For the first image, the model is sure that this is a Dangerous curve to the left sign (probability of 1.00), and the image does contain a Dangerous curve to the left sign. The top five soft max probabilities were

Probability Prediction
1.00 Dangerous curve to the left
0.00 20km/h
0.00 30km/h
0.00 No passing for vehicles over 3.5 metric tons
0.00 Right-of-way at the next intersection

For the second image:

Probability Prediction
1.00 No passing
0.00 Vehicles over 3.5 metric tons prohibited
0.00 No passing for vehicles over 3.5 metric tons
0.00 No vehicles
0.00 Yeld

For the third image:

Probability Prediction
1.00 Priority road
0.00 20km/h
0.00 30km/h
0.00 No passing for vehicles over 3.5 metric tons
0.00 Right-of-way at the next intersection

For the fourth image:

Probability Prediction
1.00 Yeld
0.00 20km/h
0.00 30km/h
0.00 No passing for vehicles over 3.5 metric tons
0.00 Right-of-way at the next intersection

For the fifth image:

Probability Prediction
1.00 30km/h
0.00 80km/h
0.00 50km/h
0.00 70km/h
0.00 100km/h

For the sixth image, we have a different behavior:

Probability Prediction
0.91 50km/h
0.09 60km/h
0.00 80km/h
0.00 30km/h
0.00 100km/h

Here the model is not totally confident between 50km/h and 60km/h sign.

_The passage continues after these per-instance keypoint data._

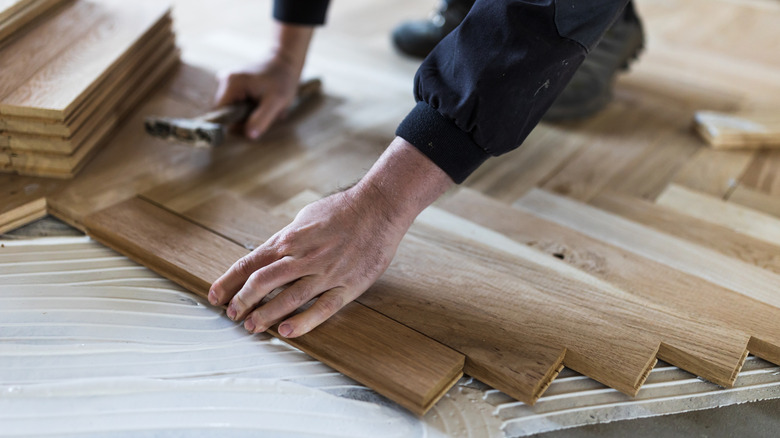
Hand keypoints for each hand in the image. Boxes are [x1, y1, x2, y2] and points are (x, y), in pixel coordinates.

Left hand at [209, 186, 405, 336]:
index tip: (215, 296)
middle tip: (232, 315)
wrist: (379, 207)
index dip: (229, 281)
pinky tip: (287, 331)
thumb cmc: (342, 210)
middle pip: (263, 282)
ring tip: (252, 327)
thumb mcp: (306, 217)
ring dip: (266, 315)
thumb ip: (287, 238)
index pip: (250, 263)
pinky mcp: (347, 286)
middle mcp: (303, 256)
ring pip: (288, 299)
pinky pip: (322, 308)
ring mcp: (325, 272)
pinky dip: (303, 322)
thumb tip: (269, 253)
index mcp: (290, 239)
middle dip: (242, 301)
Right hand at [214, 23, 313, 139]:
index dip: (235, 124)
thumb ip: (261, 119)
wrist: (286, 62)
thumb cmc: (283, 81)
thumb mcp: (276, 102)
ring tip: (262, 105)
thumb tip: (248, 135)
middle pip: (226, 112)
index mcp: (231, 84)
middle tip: (263, 112)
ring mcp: (227, 80)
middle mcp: (224, 80)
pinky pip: (235, 102)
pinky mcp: (233, 83)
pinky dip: (247, 106)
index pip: (221, 114)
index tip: (252, 124)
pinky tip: (259, 100)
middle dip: (243, 118)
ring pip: (231, 108)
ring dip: (246, 112)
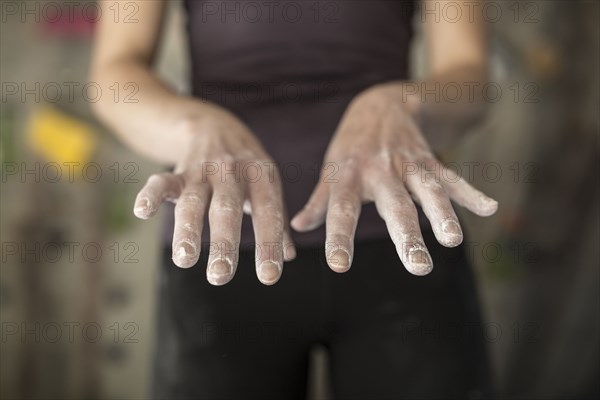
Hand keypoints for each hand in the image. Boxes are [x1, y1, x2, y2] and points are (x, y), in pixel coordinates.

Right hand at [133, 110, 295, 284]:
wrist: (215, 125)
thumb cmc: (247, 167)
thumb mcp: (267, 185)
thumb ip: (276, 219)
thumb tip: (289, 256)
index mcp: (261, 176)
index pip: (268, 213)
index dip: (269, 244)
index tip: (269, 277)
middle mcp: (232, 172)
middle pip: (227, 209)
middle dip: (224, 242)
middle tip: (220, 276)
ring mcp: (202, 170)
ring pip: (193, 201)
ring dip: (187, 230)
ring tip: (184, 259)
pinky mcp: (177, 171)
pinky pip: (161, 182)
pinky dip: (151, 195)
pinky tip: (142, 212)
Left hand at [291, 83, 496, 275]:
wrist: (380, 102)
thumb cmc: (350, 147)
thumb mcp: (331, 170)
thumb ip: (319, 201)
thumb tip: (298, 227)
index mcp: (349, 176)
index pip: (342, 210)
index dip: (339, 236)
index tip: (339, 266)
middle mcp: (380, 170)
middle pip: (395, 206)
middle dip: (407, 236)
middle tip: (417, 267)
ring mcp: (408, 163)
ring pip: (428, 190)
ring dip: (442, 214)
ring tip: (452, 241)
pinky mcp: (430, 160)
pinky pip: (452, 177)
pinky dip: (471, 193)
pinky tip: (490, 208)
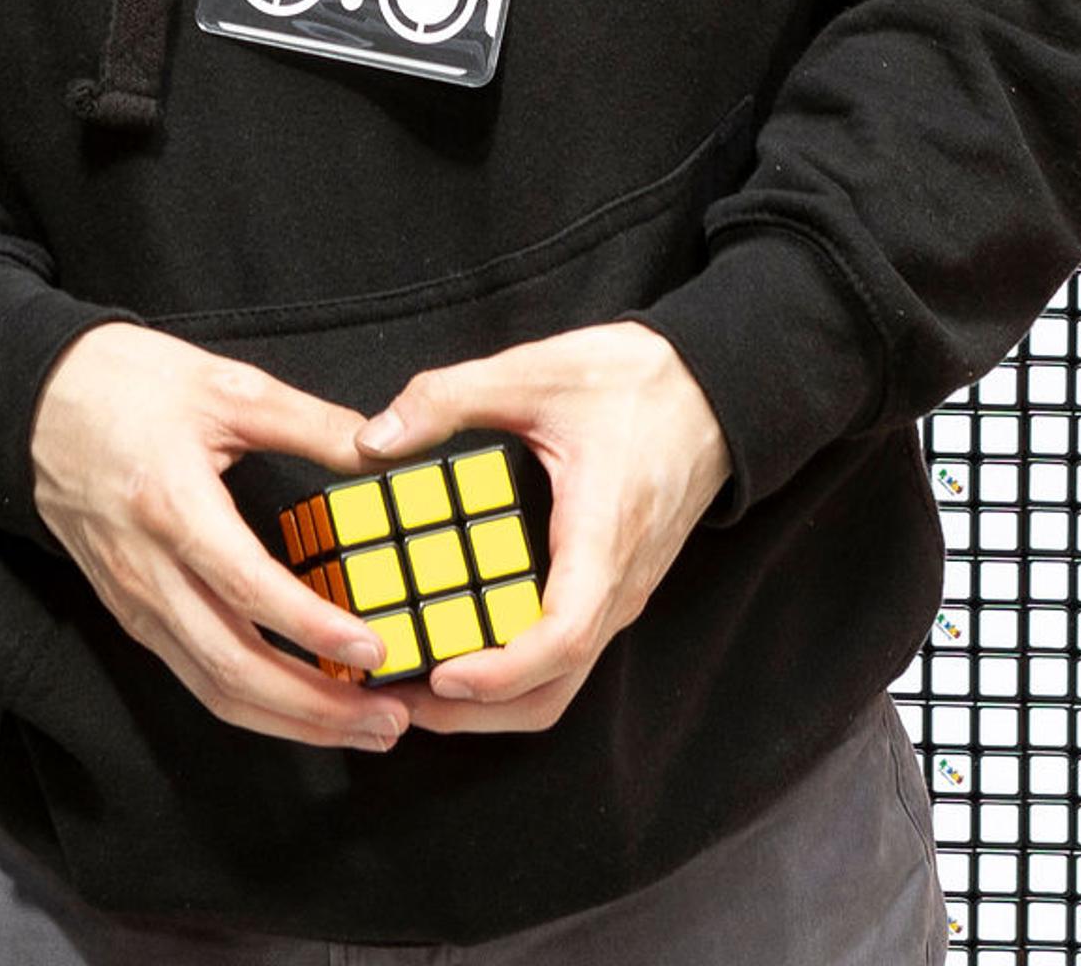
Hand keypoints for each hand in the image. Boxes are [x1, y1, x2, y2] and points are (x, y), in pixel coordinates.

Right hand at [28, 321, 409, 750]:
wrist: (39, 401)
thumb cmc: (129, 383)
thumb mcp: (226, 384)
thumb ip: (308, 420)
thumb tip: (381, 449)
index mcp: (171, 504)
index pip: (247, 588)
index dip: (313, 628)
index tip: (374, 649)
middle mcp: (147, 569)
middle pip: (233, 667)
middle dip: (317, 707)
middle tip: (389, 718)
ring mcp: (134, 601)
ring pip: (214, 689)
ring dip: (292, 722)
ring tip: (362, 727)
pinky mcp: (131, 613)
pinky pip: (194, 677)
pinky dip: (254, 704)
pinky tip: (302, 703)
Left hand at [359, 322, 728, 738]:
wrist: (709, 390)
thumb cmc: (632, 382)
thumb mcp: (531, 372)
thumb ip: (447, 400)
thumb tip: (371, 442)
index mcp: (601, 541)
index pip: (561, 639)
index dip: (500, 672)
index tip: (440, 674)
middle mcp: (616, 588)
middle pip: (552, 690)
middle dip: (474, 709)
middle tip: (395, 696)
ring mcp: (618, 595)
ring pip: (559, 681)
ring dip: (491, 698)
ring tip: (414, 681)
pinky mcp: (611, 587)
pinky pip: (564, 651)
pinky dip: (512, 668)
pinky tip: (459, 638)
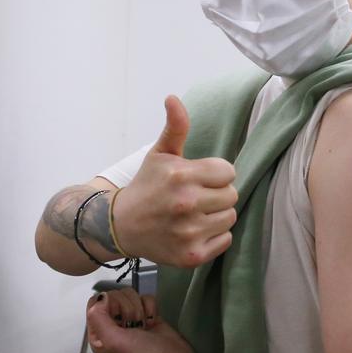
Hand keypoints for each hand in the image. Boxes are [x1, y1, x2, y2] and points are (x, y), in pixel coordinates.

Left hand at [86, 288, 195, 352]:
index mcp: (98, 333)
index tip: (118, 318)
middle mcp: (111, 325)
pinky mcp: (146, 314)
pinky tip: (152, 321)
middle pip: (112, 296)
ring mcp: (129, 319)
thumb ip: (98, 317)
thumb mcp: (112, 340)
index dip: (107, 304)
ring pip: (129, 295)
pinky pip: (144, 297)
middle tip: (133, 326)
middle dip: (126, 309)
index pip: (94, 303)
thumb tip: (102, 296)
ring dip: (138, 309)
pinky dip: (150, 307)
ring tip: (143, 326)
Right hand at [115, 96, 236, 267]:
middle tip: (195, 198)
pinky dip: (213, 236)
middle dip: (216, 194)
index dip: (214, 174)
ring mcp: (189, 231)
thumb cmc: (146, 186)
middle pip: (231, 195)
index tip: (196, 179)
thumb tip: (173, 98)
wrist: (120, 225)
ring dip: (216, 215)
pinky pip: (225, 240)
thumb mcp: (159, 155)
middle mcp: (186, 204)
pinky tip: (193, 231)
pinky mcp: (191, 254)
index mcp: (181, 176)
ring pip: (229, 217)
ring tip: (194, 214)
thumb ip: (175, 127)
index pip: (228, 172)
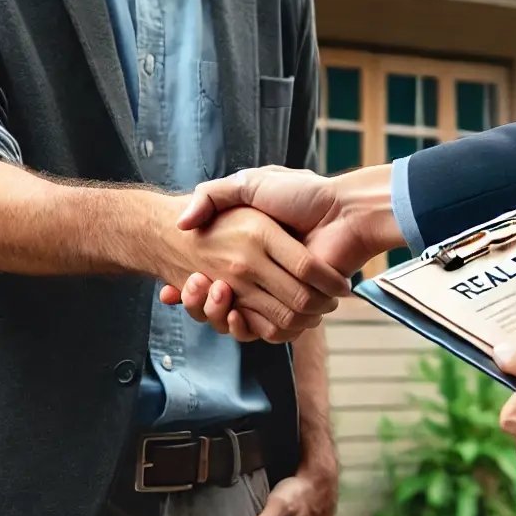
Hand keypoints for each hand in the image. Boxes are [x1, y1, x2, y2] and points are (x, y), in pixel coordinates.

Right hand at [159, 165, 402, 337]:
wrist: (346, 210)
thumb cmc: (302, 193)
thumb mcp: (250, 184)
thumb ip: (214, 195)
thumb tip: (183, 221)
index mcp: (248, 250)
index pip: (207, 278)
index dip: (189, 288)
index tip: (170, 288)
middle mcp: (259, 274)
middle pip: (217, 304)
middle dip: (198, 303)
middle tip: (191, 284)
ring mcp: (276, 291)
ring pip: (236, 321)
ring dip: (216, 316)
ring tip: (215, 293)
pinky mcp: (295, 307)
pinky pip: (266, 330)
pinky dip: (249, 329)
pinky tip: (235, 312)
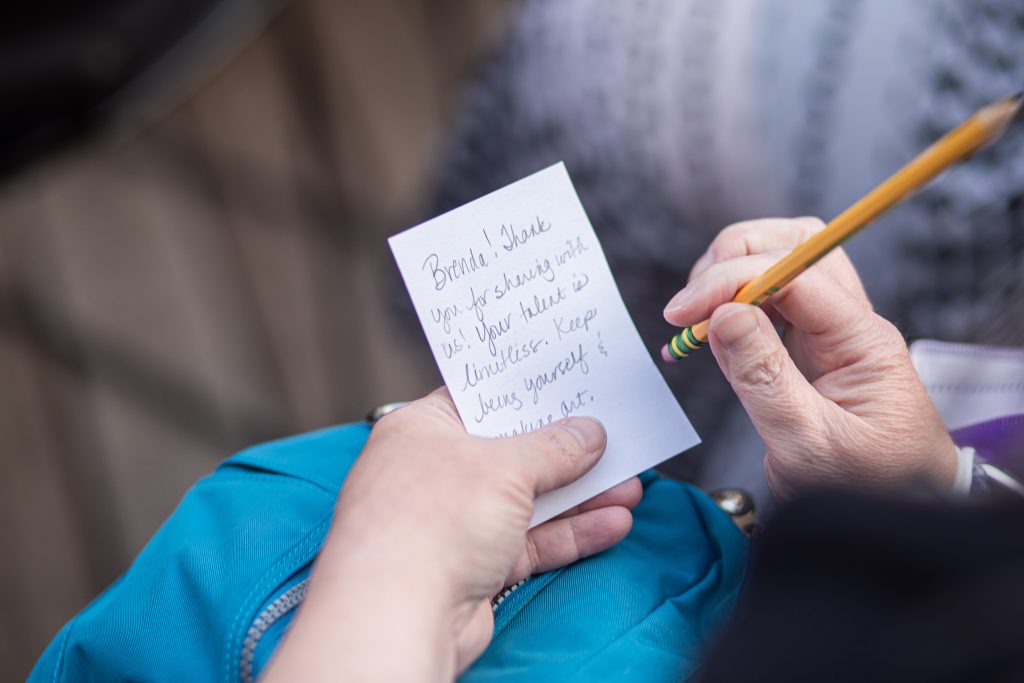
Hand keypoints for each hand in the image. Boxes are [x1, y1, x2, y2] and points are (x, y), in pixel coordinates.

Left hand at [264, 388, 639, 681]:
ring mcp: (454, 522)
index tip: (571, 385)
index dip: (527, 393)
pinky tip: (614, 524)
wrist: (396, 616)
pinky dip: (571, 534)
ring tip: (631, 486)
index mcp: (423, 429)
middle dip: (567, 451)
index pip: (480, 399)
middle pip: (512, 453)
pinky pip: (531, 542)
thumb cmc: (431, 521)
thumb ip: (554, 448)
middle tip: (615, 438)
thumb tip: (589, 432)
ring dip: (580, 496)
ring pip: (528, 502)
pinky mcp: (474, 567)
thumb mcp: (503, 467)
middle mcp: (435, 472)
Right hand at [664, 217, 956, 498]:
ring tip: (692, 322)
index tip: (683, 311)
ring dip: (728, 279)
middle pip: (794, 246)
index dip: (732, 279)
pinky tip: (702, 337)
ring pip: (778, 267)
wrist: (891, 522)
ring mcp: (825, 336)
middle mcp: (846, 326)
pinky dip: (726, 310)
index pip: (795, 274)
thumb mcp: (808, 443)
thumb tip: (722, 314)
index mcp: (862, 341)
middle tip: (691, 303)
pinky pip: (764, 308)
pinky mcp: (802, 353)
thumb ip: (764, 378)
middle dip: (734, 257)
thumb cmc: (866, 490)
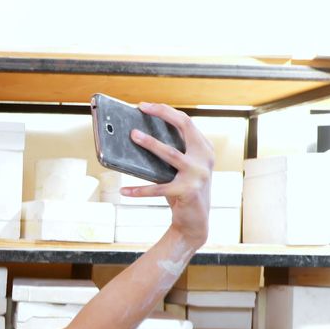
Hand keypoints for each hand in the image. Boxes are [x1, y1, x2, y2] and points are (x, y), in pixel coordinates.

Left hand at [119, 102, 212, 246]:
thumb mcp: (180, 169)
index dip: (166, 111)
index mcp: (204, 149)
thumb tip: (137, 137)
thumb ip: (170, 153)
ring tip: (133, 136)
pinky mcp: (186, 191)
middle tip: (140, 109)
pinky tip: (123, 191)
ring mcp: (198, 174)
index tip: (145, 106)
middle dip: (162, 115)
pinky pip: (157, 189)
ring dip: (150, 143)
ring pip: (170, 153)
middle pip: (184, 126)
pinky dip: (139, 190)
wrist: (195, 222)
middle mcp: (205, 158)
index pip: (186, 122)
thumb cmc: (182, 190)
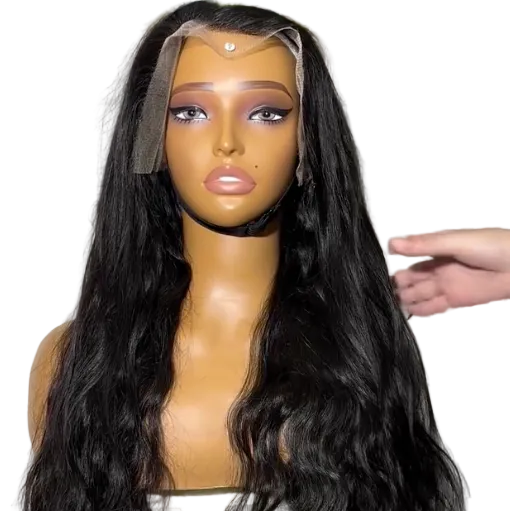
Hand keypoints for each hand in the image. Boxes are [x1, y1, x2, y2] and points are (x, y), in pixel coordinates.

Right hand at [388, 228, 509, 316]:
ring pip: (418, 293)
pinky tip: (408, 310)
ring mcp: (446, 284)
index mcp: (436, 249)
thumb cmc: (493, 246)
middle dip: (397, 285)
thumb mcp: (453, 241)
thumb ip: (423, 245)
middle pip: (411, 279)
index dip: (394, 266)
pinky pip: (433, 306)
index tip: (378, 274)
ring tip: (391, 302)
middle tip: (382, 291)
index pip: (408, 259)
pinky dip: (420, 310)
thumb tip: (392, 244)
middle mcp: (438, 267)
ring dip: (405, 298)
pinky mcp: (456, 299)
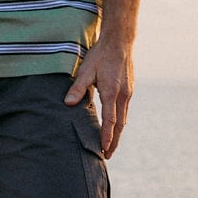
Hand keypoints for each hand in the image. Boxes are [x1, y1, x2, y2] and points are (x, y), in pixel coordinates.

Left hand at [64, 39, 133, 158]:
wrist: (120, 42)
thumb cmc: (100, 55)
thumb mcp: (86, 70)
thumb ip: (77, 88)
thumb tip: (68, 103)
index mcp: (112, 92)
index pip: (110, 120)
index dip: (107, 136)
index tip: (104, 149)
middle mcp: (123, 95)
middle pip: (120, 124)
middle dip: (114, 141)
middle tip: (108, 155)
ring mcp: (128, 92)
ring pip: (124, 118)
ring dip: (117, 133)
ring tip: (110, 144)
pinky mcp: (129, 89)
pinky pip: (125, 110)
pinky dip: (120, 122)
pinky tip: (115, 126)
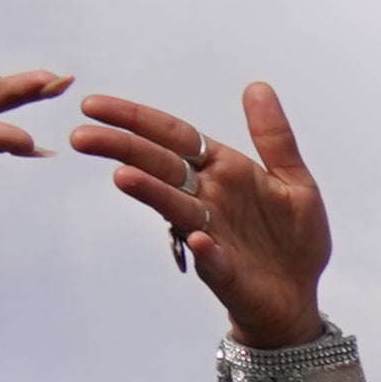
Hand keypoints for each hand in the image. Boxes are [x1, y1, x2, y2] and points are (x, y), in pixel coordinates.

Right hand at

It make sense, because the major difference between the number 5 and 6 is just a missing line in number 5. Then, add this little difference to the view quality of dataset and we can understand why the difficulty for the model to classify between 30km/h and 50km/h, resulting on probability <1.0 as in the other cases.
So, I can conclude that if I had not included the CLAHE algorithm to improve the image contrast, I am sure that this difficulty to visualize some little differences between signs, would be certainly higher, negatively impacting the model performance.

6. Final Comments

  • The focus on Data-centric process instead of Model-centric process was a key to reach the high model performance.
  • This project was a big challenge because of the low dataset view quality and the high class imbalance.
  • I had to try different algorithm to try to improve the view quality.
  • The use of the Augmentor tool was really good, as it could facilitate and accelerate the creation of synthetic data to remove the class imbalance.
  • Use of dataset cache showed to be a right decision as I got low disk access and the training process for each epoch was amazingly fast.
  • Embedding the image rescaling into the model showed to be another good decision as I had not concern about this process while dealing with different image sources like images for training, testing, new images and so on.